Y cuando hay que pasar tiempo con ellos: ¡Que la vida parezca un parque temático! ¡Que no falte ni un detalle! Como ellos tuvieron poco, sus hijos ¡de todo! Disneyland París, Aqualandia y la Warner, casas rurales una vez al mes, sol y playa lo que haga falta, hamburgueserías, pizzerías y centros comerciales, naturaleza y montaña para cubrir el expediente y vuelos internacionales todos los puentes. Mucha tontería y poco parque. Calles, las de media Europa, porque la suya, ni verla.
Todo es una confusión sin parangón. Si yo no sabría gestionar tremendo espectáculo, imagínense los chiquillos. No me extraña que estén desquiciados. Con lo fácil que es brindarles tiempo de calidad y cariño a raudales, su educación se basa en "cariño", "gracias" y "por favor". ¡Bienvenidos al show de la crianza!

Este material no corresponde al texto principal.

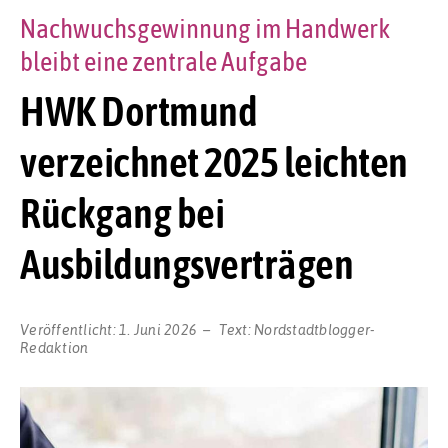
Nachwuchsgewinnung im Handwerk
bleibt eine zentrale Aufgabe
HWK Dortmund
verzeichnet 2025 leichten
Rückgang bei
Ausbildungsverträgen
Veröffentlicht:
1. Juni 2026
Text:
Nordstadtblogger-
Redaktion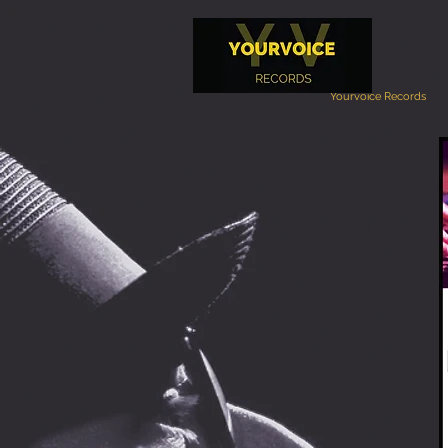
Yourvoice Records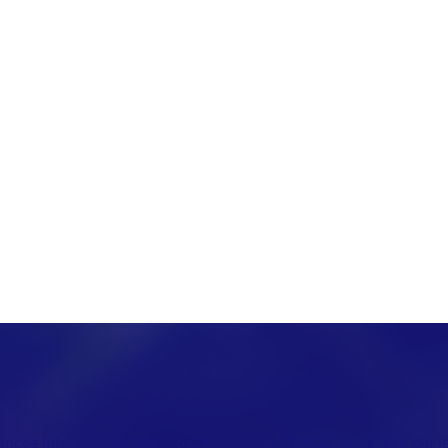
nces International Making Cities Livable (IMCL), organisée par le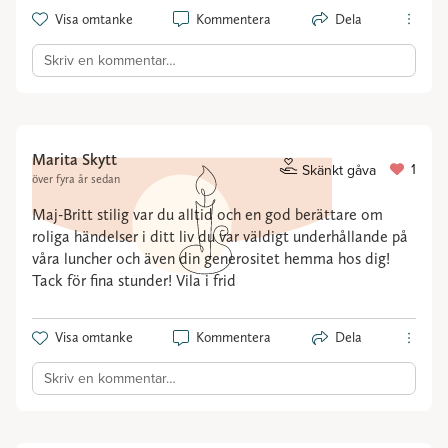
Visa omtanke
Kommentera
Dela
Skriv en kommentar…
Marita Skytt
1
Skänkt gåva
över fyra år sedan
Maj-Britt stilig var du alltid och en god berättare om
roliga händelser i ditt liv du var väldigt underhållande på
våra luncher och även din generositet hemma hos dig!
Tack för fina stunder! Vila i frid
Visa omtanke
Kommentera
Dela
Skriv en kommentar…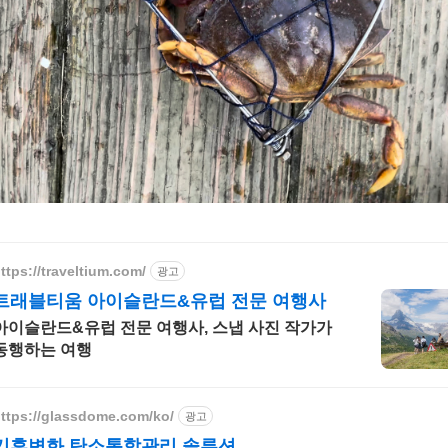
ttps://traveltium.com/
광고
트래블티움 아이슬란드&유럽 전문 여행사
아이슬란드&유럽 전문 여행사, 스냅 사진 작가가
동행하는 여행
ttps://glassdome.com/ko/
광고
기후변화 탄소통합관리 솔루션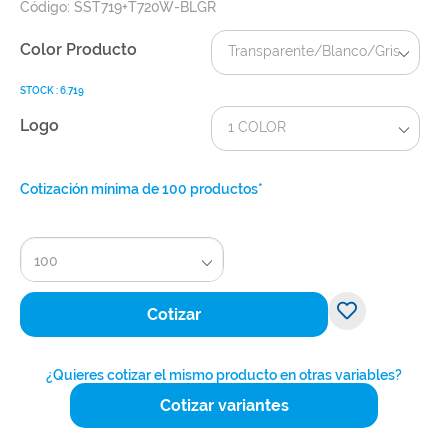
Código: SST719+T720W-BLGR
Color Producto
Transparente/Blanco/Gris
STOCK : 6.719
Logo
1 COLOR
Cotización mínima de 100 productos*
100
Cotizar
¿Quieres cotizar el mismo producto en otras variables?
Cotizar variantes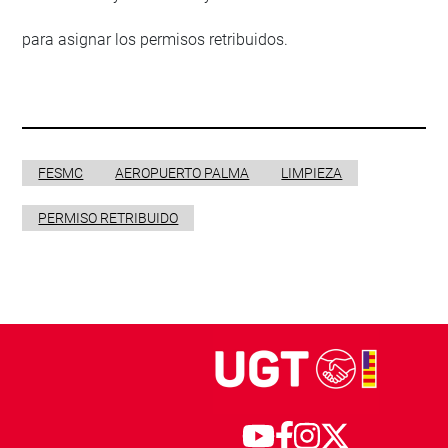
para asignar los permisos retribuidos.
FESMC
AEROPUERTO PALMA
LIMPIEZA
PERMISO RETRIBUIDO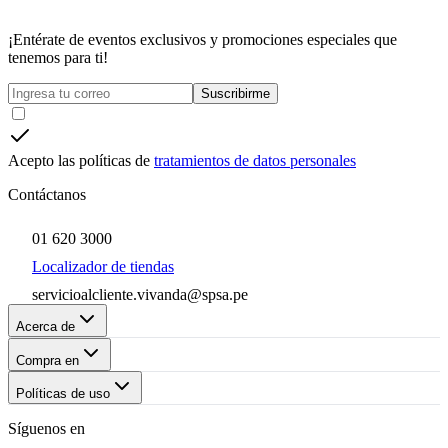
¡Entérate de eventos exclusivos y promociones especiales que
tenemos para ti!
Suscribirme
Acepto las políticas de
tratamientos de datos personales
Contáctanos
01 620 3000
Localizador de tiendas
servicioalcliente.vivanda@spsa.pe
Acerca de
Compra en
Políticas de uso
Síguenos en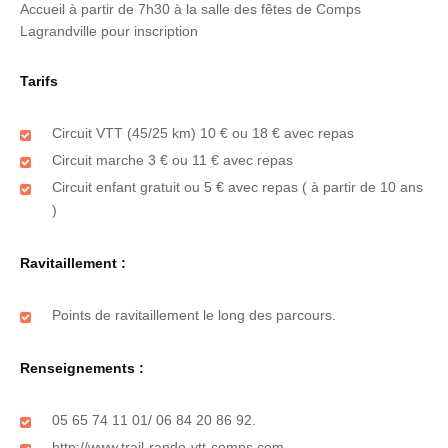
Accueil à partir de 7h30 à la salle des fêtes de Comps
Lagrandville pour inscription
Tarifs
Circuit VTT (45/25 km) 10 € ou 18 € avec repas
Circuit marche 3 € ou 11 € avec repas
Circuit enfant gratuit ou 5 € avec repas ( à partir de 10 ans
)
Ravitaillement :
Points de ravitaillement le long des parcours.
Renseignements :
05 65 74 11 01/ 06 84 20 86 92.
http://www.trail-rando-vtt-comps.com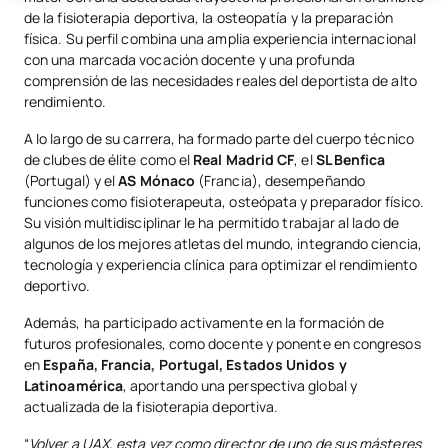
de la fisioterapia deportiva, la osteopatía y la preparación
física. Su perfil combina una amplia experiencia internacional
con una marcada vocación docente y una profunda
comprensión de las necesidades reales del deportista de alto
rendimiento.
A lo largo de su carrera, ha formado parte del cuerpo técnico
de clubes de élite como el
Real Madrid CF
, el
SL Benfica
(Portugal) y el
AS Mónaco
(Francia), desempeñando
funciones como fisioterapeuta, osteópata y preparador físico.
Su visión multidisciplinar le ha permitido trabajar al lado de
algunos de los mejores atletas del mundo, integrando ciencia,
tecnología y experiencia clínica para optimizar el rendimiento
deportivo.
Además, ha participado activamente en la formación de
futuros profesionales, como docente y ponente en congresos
en
España, Francia, Portugal, Estados Unidos y
Latinoamérica
, aportando una perspectiva global y
actualizada de la fisioterapia deportiva.
“
Volver a UAX, esta vez como director de uno de sus másteres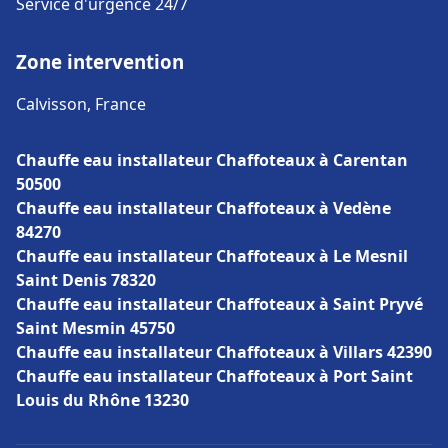
Service d'urgence 24/7
Zone intervention
Calvisson, France
Chauffe eau installateur Chaffoteaux à Carentan
50500
Chauffe eau installateur Chaffoteaux à Vedène
84270
Chauffe eau installateur Chaffoteaux à Le Mesnil
Saint Denis 78320
Chauffe eau installateur Chaffoteaux à Saint Pryvé
Saint Mesmin 45750
Chauffe eau installateur Chaffoteaux à Villars 42390
Chauffe eau installateur Chaffoteaux à Port Saint
Louis du Rhône 13230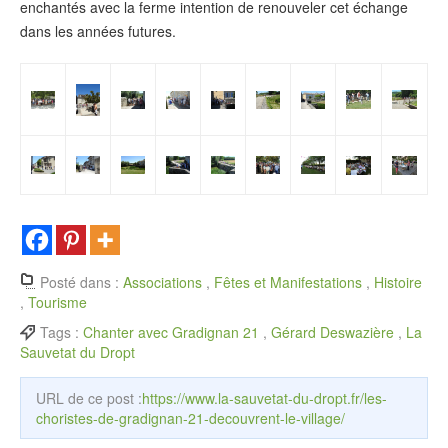
enchantés avec la ferme intention de renouveler cet échange
dans les années futures.
Posté dans :
Associations
,
Fêtes et Manifestations
,
Histoire
,
Tourisme
Tags :
Chanter avec Gradignan 21
,
Gérard Deswazière
,
La
Sauvetat du Dropt
URL de ce post :
https://www.la-sauvetat-du-dropt.fr/les-
choristes-de-gradignan-21-decouvrent-le-village/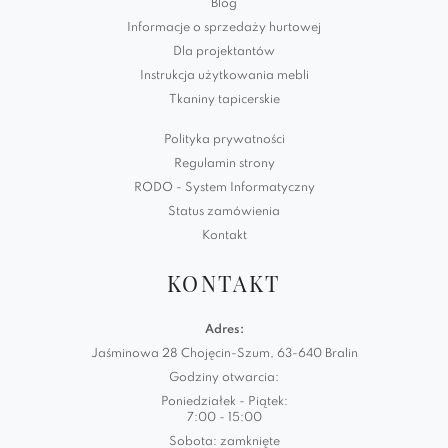
Blog
Informacje o sprzedaży hurtowej
Dla projektantów
Instrukcja użytkowania mebli
Tkaniny tapicerskie
Polityka prywatności
Regulamin strony
RODO - System Informatyczny
Status zamówienia
Kontakt
KONTAKT
Adres:
Jaśminowa 28 Chojęcin-Szum, 63-640 Bralin
Godziny otwarcia:
Poniedziałek - Piątek:
7:00 - 15:00
Sobota: zamknięte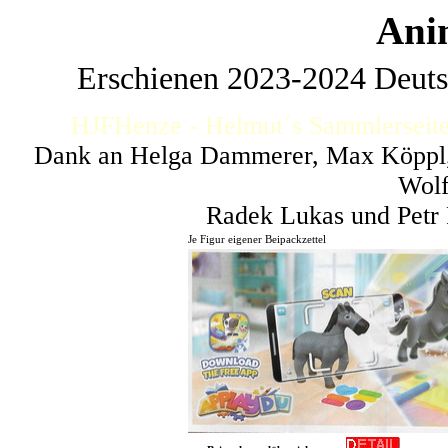
Ani
Erschienen 2023-2024 Deuts
HJFHenze - Helmut´s Sammlerseite
Dank an Helga Dammerer, Max Köppl, 
Wolf
Radek Lukas und Petr 
Je Figur eigener Beipackzettel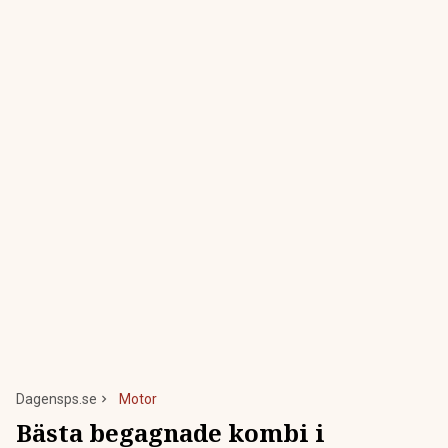
Dagensps.se
Motor
Bästa begagnade kombi i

Y en mitad de este circo, aparece la Sara Bertrand, que a fina e inquietante no le gana nadie, y nos propina en todo el morro con su Afuera, los fantasmas, un libro-álbum ilustrado por Amanda Mijangos y publicado por Océano Travesía que es para darle a las neuronas.
Un crío despide a su madre a la hora de irse al colegio. Cuando regresa ella no está. La noche se cierne sobre la casa y el niño juega por el jardín, en diferentes estancias de la casa e incluso se mete en el armario. Silencioso y con mucho sigilo, se esconde de las sombras. La soledad se transforma en miedo. Mientras se protege entre las sábanas, aparece su madre. Cuando está junto a él, la oscuridad desaparece hasta el día siguiente.
Si bien es cierto que este relato ilustrado se levanta sobre un texto breve y aparentemente sencillo, explora el tema de la ausencia materna desde un punto de vista muy complejo. Lenguaje poético, figuras traslúcidas, sombras con vida propia, la madre que aparece y desaparece, un niño silencioso en la penumbra… Todo articula un ambiente fantasmal que por un momento nos desorienta. ¿Acaso la madre se fue para siempre? ¿Es un espectro o real? Quizá es eso lo que buscan las autoras: hacernos llegar la honda sensación de abandono, de casi orfandad, que sufren los hijos cuando sus progenitores no están cerca.
Y así, con un ejercicio despiadado de belleza, este tándem chileno-mexicano hurga en la infancia, quizá la suya propia, no solo como ejercicio de búsqueda sentimental, sino como un acto de exorcización y reconciliación entre dos visiones que conviven en un mismo universo familiar. ¡Ea! Así es el devenir del tiempo: un cúmulo de perspectivas.